Jones’s solutions to these predicaments are infused with anti-border sentiment, and build on the idea of an effective global government that is able to override the authority of nation-states. This is certainly not to make Jones sound conspiratorial, and though a cynic might find these solutions idealistic, they are put forward with astonishing lucidity. If freedom of movement within states is a human right, so it should be on a global scale, and the fact that citizens of some countries can practice this movement while others cannot is again indicative of the de-humanisation of a vast majority of the world’s population. But there are real economic benefits beyond these moral hypocrisies: though opening borders might temporarily disrupt the lifestyles of the wealthy, it would also allow host economies to grow. It would remove the poverty trap of off-shore labour forces in the developing world and thus force wealthy corporations to source workers at home. And by increasing the wealth of poorer workforces through concrete policies such as a global minimum wage, the planetary consumer base would expand and poorer populations, becoming richer, would be less inclined to migrate in the first place.

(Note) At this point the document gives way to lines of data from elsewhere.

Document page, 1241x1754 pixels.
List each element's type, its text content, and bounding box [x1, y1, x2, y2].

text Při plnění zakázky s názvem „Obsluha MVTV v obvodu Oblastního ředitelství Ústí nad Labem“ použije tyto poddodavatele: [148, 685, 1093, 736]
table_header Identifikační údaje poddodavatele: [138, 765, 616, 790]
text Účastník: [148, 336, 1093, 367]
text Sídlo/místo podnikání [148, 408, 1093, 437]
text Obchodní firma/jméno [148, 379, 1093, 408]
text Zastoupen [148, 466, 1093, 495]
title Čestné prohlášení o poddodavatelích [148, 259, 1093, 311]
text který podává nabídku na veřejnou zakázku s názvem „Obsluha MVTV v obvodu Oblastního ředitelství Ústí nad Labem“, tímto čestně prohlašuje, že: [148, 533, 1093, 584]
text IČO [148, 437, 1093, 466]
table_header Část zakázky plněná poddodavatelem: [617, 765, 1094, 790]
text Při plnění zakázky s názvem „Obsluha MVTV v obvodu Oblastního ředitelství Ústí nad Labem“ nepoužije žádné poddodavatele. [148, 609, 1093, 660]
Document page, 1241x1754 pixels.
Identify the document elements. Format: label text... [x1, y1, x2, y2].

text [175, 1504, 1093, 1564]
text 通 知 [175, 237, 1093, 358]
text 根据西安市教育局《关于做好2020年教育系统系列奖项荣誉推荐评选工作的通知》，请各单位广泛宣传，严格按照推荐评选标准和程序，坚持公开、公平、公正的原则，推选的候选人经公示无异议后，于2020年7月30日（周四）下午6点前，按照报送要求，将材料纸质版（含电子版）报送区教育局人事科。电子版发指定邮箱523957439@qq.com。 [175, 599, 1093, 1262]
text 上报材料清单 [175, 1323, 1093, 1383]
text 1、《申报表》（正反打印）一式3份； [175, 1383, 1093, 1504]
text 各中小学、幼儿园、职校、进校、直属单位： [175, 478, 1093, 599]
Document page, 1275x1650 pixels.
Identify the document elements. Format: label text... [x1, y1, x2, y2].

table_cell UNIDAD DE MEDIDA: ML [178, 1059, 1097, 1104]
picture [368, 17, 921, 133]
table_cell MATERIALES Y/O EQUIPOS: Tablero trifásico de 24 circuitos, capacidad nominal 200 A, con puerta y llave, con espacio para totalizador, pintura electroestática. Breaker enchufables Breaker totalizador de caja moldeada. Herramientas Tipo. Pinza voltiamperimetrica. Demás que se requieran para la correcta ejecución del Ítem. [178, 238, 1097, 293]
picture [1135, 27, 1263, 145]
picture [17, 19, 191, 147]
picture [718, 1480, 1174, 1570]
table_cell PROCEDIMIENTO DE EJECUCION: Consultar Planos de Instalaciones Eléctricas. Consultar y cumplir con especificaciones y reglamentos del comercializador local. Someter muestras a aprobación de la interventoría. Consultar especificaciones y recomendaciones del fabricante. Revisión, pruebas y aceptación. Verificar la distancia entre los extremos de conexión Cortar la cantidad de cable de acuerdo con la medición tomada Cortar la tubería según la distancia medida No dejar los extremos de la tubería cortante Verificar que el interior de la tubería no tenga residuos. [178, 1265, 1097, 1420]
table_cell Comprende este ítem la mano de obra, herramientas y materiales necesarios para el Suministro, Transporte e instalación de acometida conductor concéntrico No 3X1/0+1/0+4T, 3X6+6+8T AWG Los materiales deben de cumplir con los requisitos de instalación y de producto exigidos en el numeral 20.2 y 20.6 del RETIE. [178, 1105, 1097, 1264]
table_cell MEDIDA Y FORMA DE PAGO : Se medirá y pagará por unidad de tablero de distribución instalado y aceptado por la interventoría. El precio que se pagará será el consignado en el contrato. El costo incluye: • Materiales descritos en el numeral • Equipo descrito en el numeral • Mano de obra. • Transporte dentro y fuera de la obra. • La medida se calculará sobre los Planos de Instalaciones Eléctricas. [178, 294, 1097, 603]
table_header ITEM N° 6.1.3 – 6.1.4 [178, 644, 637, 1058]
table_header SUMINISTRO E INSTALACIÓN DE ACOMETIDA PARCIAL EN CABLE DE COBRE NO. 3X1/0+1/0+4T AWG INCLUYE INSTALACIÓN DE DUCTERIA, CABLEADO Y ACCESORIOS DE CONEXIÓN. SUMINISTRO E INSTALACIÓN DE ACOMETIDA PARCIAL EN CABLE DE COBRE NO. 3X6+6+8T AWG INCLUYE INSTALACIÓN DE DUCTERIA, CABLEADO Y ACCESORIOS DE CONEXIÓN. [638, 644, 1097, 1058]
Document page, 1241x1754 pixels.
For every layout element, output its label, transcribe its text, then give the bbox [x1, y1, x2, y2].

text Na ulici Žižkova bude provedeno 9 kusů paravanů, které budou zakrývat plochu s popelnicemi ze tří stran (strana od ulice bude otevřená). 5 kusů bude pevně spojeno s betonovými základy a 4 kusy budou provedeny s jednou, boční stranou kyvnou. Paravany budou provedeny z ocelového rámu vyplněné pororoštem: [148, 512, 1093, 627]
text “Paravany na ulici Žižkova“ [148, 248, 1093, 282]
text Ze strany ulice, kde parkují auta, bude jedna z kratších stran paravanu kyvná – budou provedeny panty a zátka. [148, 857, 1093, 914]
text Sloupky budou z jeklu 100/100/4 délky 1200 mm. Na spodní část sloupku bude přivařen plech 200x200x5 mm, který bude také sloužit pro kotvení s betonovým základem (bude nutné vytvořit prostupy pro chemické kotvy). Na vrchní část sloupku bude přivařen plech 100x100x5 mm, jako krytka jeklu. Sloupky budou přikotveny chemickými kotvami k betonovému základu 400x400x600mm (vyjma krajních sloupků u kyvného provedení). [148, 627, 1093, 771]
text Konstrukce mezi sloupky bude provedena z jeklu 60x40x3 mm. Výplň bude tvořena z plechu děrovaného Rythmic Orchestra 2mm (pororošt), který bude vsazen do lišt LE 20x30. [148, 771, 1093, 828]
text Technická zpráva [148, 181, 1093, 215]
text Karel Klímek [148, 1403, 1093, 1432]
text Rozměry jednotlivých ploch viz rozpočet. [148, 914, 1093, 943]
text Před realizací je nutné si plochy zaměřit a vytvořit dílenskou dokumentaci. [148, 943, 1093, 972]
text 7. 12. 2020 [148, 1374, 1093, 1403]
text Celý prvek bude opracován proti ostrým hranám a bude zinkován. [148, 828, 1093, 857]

These are clearly bold and unfortunately, at least in the near future, unrealisable goals. However, Jones’s conclusion remains optimistic as he mobilises the obvious, physical border violence inflicted on migrants such as Felani Khatun toward a deeper recalibration of the contemporary global dispensation of sovereign nation-states – the structural and other kinds of violence that are symptomatic of a bordered world. ‘Refusing to abide by these enclosures and movement restrictions is a political act that can expose the violence of borders and the inequality of the global border regime’, writes Jones. Though this may in the short term result in ‘a further hardening of borders’ and an increase in the ‘xenophobic responses’ of host countries, he is adamant that by reframing ‘movement as a political act’, the eradication of borders can be reconfigured as a means to alleviating the multiple kinds of violence that they continue to inflict.